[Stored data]
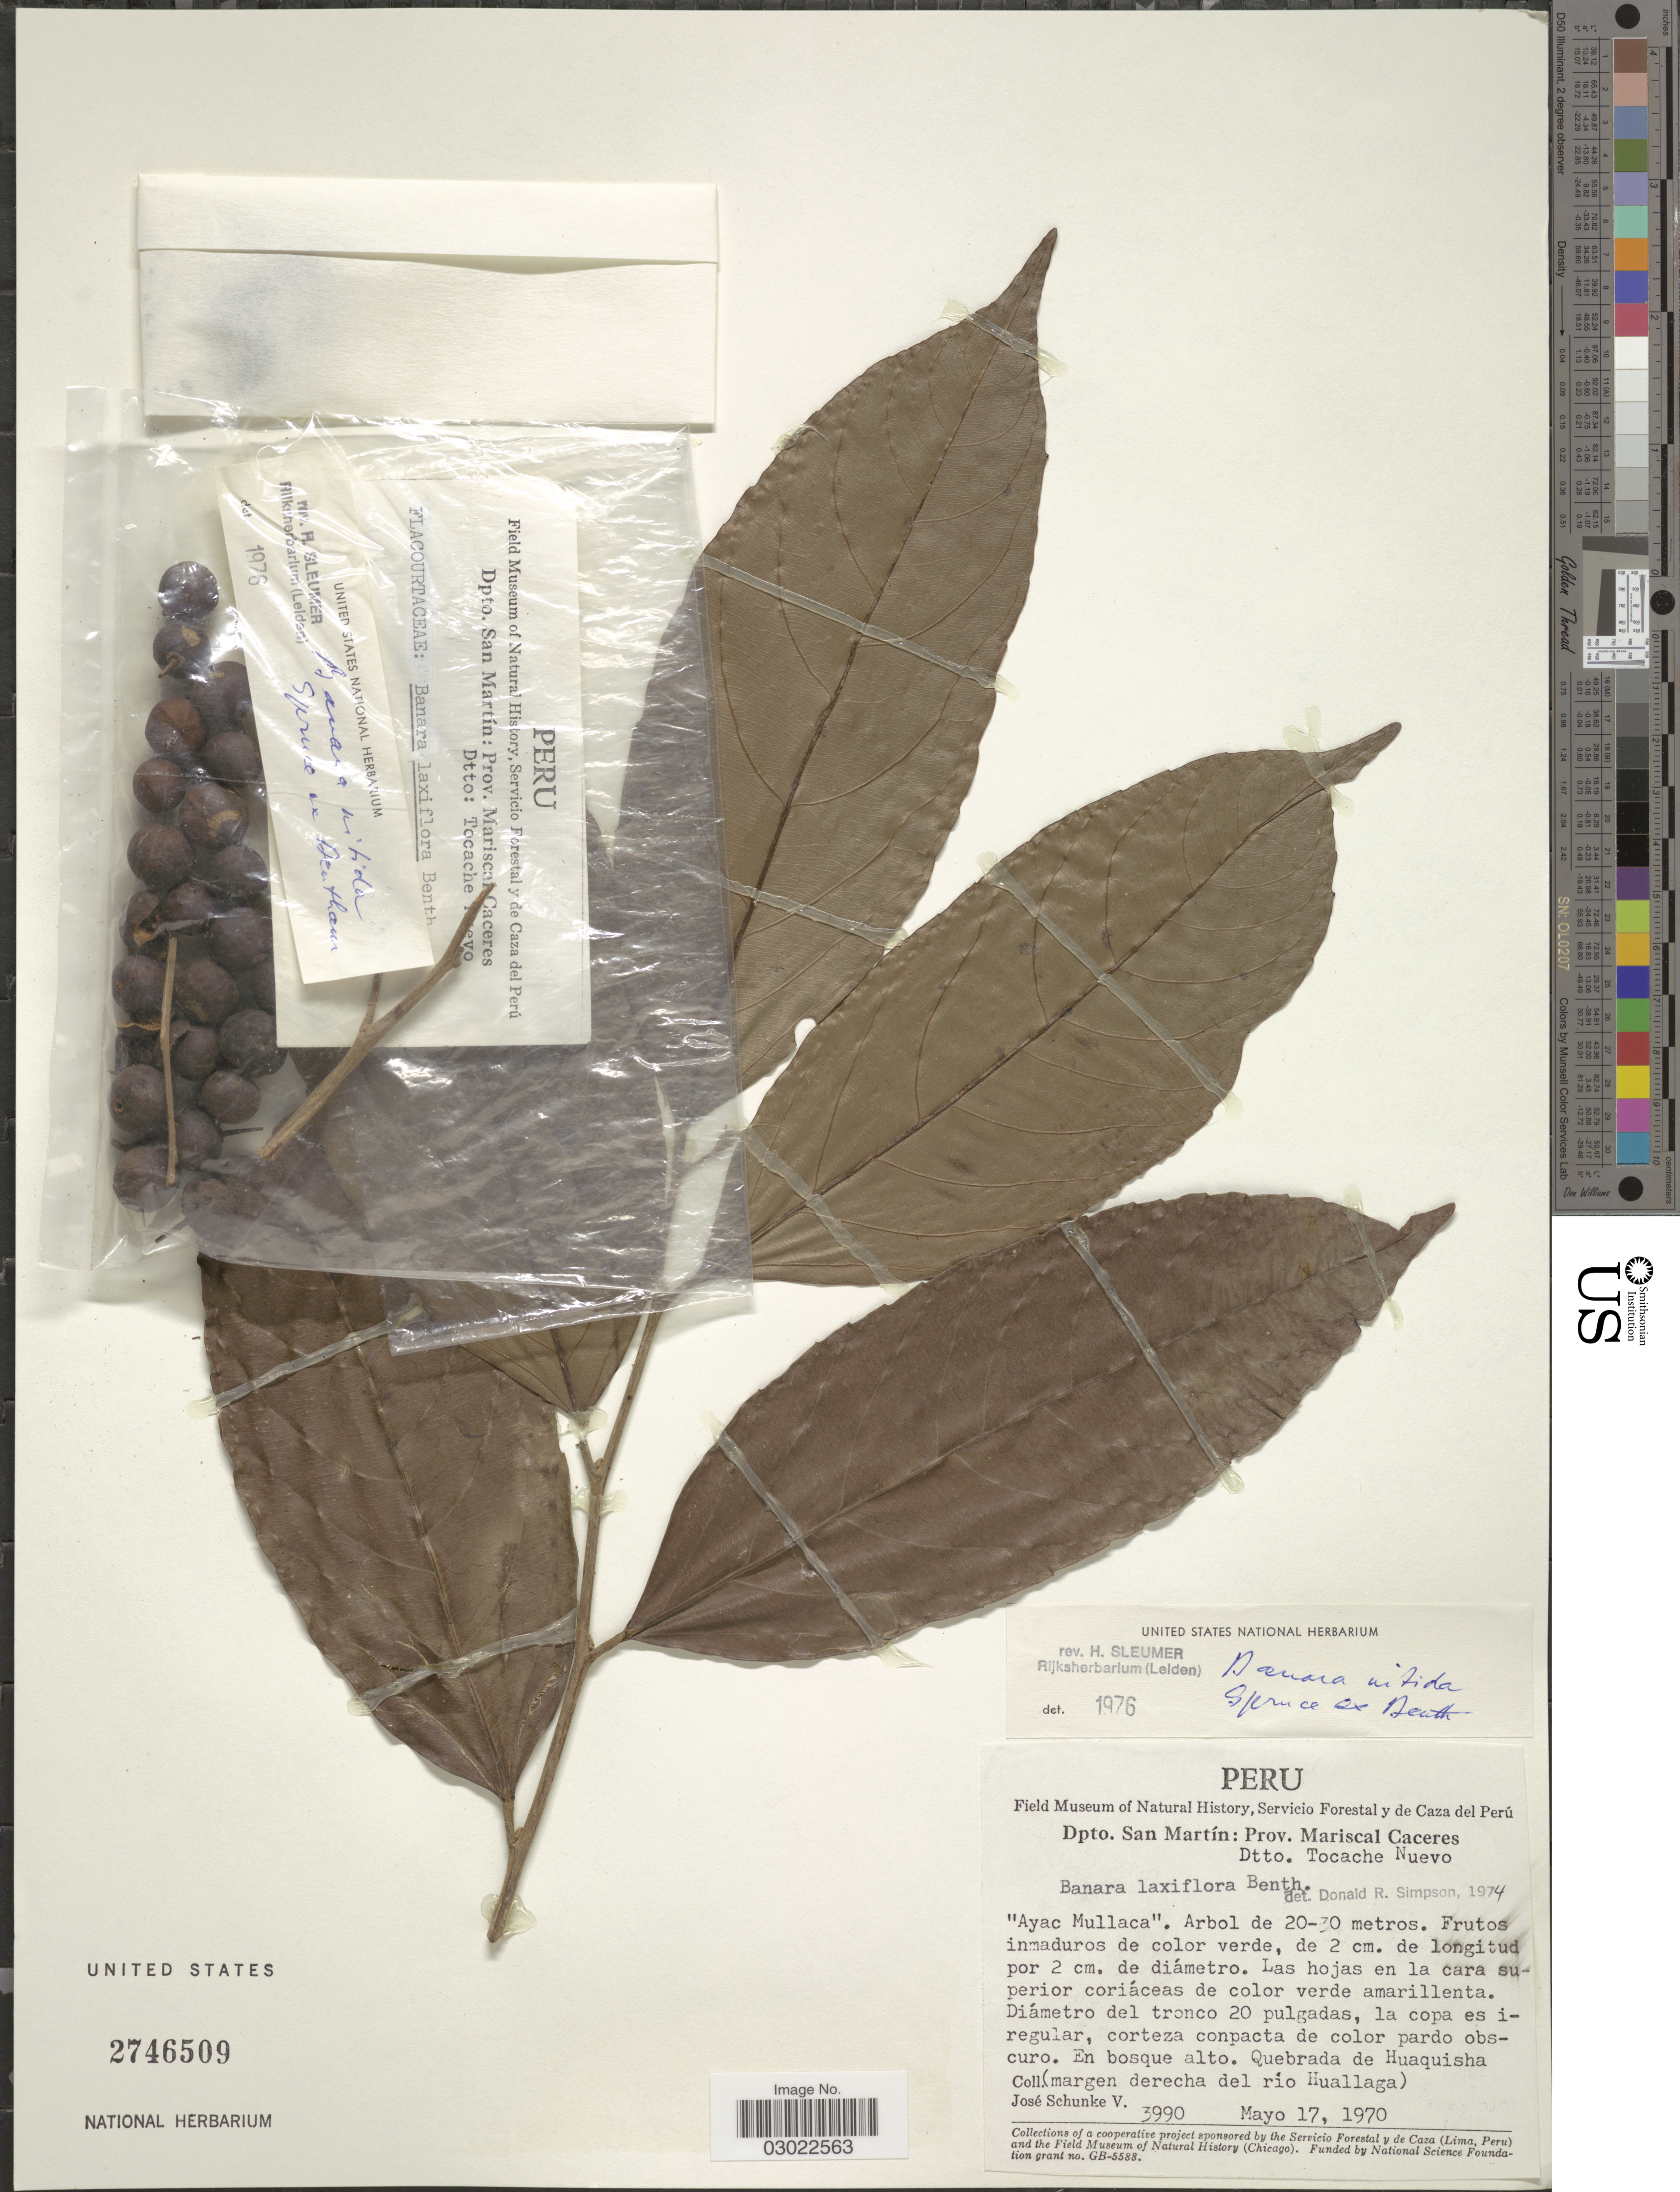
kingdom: Plantae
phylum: Tracheophyta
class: Magnoliopsida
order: Malpighiales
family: Salicaceae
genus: Banara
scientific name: Banara nitida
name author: Spruce ex Benth.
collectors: J. Schunke Vigo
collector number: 3990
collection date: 1970-05-17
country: Peru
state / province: San Martín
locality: Dpto. San Martín: Prov. Mariscal Caceres Dtto. Tocache Nuevo. Quebrada de Huaquisha (margen derecha del río Huallaga).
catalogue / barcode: US 2746509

_WHAT TO WORK ON_. Set out each line of the records as a numbered list, skipping any blank lines. Leave the pictures out.

_FINAL RESULT_.
1. kingdom: Plantae
2. phylum: Tracheophyta
3. class: Magnoliopsida
4. order: Malpighiales
5. family: Salicaceae
6. genus: Banara
7. scientific name: Banara nitida
8. name author: Spruce ex Benth.
9. collectors: J. Schunke Vigo
10. collector number: 3990
11. collection date: 1970-05-17
12. country: Peru
13. state / province: San Martín
14. locality: Dpto. San Martín: Prov. Mariscal Caceres Dtto. Tocache Nuevo. Quebrada de Huaquisha (margen derecha del río Huallaga).
15. catalogue / barcode: US 2746509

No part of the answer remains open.